Aims: Adverse plaque characteristics (APCs) by coronary computed tomography (CT) angiography (CTA) are associated with myocardial ischaemia and future acute coronary syndromes. The overall objective was to determine whether APCs on non-invasive CTA are associated with vulnerable plaque features by invasive optical coherence tomography (OCT).

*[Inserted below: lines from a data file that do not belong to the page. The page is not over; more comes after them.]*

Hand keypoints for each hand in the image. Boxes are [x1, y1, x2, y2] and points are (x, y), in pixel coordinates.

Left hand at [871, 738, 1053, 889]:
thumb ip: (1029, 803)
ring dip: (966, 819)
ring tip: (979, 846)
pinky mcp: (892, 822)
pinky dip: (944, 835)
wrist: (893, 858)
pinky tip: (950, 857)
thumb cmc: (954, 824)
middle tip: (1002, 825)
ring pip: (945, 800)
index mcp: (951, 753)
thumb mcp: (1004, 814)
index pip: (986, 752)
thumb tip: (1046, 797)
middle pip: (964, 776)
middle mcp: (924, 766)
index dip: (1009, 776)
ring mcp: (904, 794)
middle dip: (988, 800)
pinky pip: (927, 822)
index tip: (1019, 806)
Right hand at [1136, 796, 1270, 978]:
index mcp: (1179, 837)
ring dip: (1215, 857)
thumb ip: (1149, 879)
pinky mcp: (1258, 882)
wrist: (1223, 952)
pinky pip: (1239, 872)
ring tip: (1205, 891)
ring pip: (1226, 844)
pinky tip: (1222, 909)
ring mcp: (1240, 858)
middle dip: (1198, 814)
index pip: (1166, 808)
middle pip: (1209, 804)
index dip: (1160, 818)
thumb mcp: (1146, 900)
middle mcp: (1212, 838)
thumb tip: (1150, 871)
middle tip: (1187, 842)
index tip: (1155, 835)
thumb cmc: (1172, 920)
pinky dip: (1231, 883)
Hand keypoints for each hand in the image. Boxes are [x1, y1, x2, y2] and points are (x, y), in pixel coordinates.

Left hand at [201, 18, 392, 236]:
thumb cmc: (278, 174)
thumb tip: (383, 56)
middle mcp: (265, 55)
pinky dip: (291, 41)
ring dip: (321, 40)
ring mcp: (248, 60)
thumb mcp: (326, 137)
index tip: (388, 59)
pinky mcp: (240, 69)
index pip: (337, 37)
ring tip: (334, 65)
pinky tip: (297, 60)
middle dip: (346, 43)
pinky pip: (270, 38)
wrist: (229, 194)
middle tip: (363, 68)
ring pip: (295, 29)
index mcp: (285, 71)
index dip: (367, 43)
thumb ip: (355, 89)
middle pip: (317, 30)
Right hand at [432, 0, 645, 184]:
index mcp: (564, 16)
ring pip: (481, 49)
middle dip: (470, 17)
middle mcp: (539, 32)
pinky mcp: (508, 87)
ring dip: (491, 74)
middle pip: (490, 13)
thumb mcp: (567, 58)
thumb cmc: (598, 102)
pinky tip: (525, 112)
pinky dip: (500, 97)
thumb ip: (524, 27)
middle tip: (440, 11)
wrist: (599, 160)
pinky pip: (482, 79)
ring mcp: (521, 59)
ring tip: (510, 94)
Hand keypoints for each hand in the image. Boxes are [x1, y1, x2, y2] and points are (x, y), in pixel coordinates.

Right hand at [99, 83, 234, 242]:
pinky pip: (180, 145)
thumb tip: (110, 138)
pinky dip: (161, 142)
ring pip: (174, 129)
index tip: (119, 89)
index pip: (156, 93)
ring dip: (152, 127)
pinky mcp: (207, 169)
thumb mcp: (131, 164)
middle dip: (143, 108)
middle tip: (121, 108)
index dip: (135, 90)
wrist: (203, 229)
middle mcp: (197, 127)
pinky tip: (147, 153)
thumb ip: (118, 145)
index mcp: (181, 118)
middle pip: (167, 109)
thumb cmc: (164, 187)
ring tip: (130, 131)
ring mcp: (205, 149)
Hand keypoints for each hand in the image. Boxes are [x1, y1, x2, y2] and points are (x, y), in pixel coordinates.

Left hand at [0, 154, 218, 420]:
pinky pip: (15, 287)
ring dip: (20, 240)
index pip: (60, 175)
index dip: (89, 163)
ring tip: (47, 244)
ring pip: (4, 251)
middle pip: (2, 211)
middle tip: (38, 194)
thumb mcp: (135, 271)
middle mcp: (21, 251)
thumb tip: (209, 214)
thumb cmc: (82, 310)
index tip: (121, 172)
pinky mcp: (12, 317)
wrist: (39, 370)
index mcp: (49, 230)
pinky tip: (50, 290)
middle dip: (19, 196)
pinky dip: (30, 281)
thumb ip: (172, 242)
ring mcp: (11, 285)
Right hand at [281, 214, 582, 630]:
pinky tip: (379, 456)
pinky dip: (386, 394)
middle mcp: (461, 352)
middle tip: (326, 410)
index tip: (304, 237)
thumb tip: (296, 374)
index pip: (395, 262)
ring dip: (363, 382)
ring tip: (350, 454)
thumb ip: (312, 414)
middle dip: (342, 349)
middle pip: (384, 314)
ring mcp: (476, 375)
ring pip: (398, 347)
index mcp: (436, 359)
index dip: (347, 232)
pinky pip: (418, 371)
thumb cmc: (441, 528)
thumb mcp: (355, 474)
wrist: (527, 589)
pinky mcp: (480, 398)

Methods and results: Sixty-eight coronary plaques in 45 patients were evaluated by CTA and OCT. APCs by CTA were: positive remodelling (PR), remodelling index ≥1.10; low attenuation plaque (LAP), any intraplaque voxel <30 Hounsfield units; spotty calcification (SC), intraplaque calcification ≤3 mm; and 'napkin-ring' sign, low intraplaque attenuation surrounded by a higher attenuation rim. OCT evaluated plaques for thin-cap fibroatheroma (TCFA, ≤65 µm, lipid arch >90°) and macrophage infiltration. Increasing plaque vulnerability was graded by OCT as having no TCFA, TCFA without macrophage infiltration, and TCFA with macrophage infiltration. OCT lesions included those with no TCFA (n = 44), TCFA without macrophage infiltration (n = 7), and TCFA with macrophage infiltration (n = 17). Increasing plaque vulnerability grade by OCT was associated with higher diameter stenosis (43.6 vs. 40.7 vs. 57.3%, P = 0.01), and greater prevalence of PR (11 vs. 43 vs. 71%, P < 0.001), LAP (11 vs. 29 vs. 59%, P = 0.001), and SC (2 vs. 29 vs. 18%, P = 0.02), but not for napkin-ring sign (P = 0.18). In multivariable analysis, PR [odds ratio (OR) 16.9, 95% confidence interval (CI) 3.9-73.3, P < 0.001] and LAP (OR 11.2, 95% CI 2.8-44.3, P = 0.001) predicted TCFA with macrophage infiltration, whereas SC and napkin-ring sign did not.
Conclusion: Plaques demonstrating PR and LAP by CTA are associated with TCFA with macrophage infiltration by OCT.
Keywords: Computed tomography angiography; Optical coherence tomography; Plaque; Thin-cap fibroatheroma.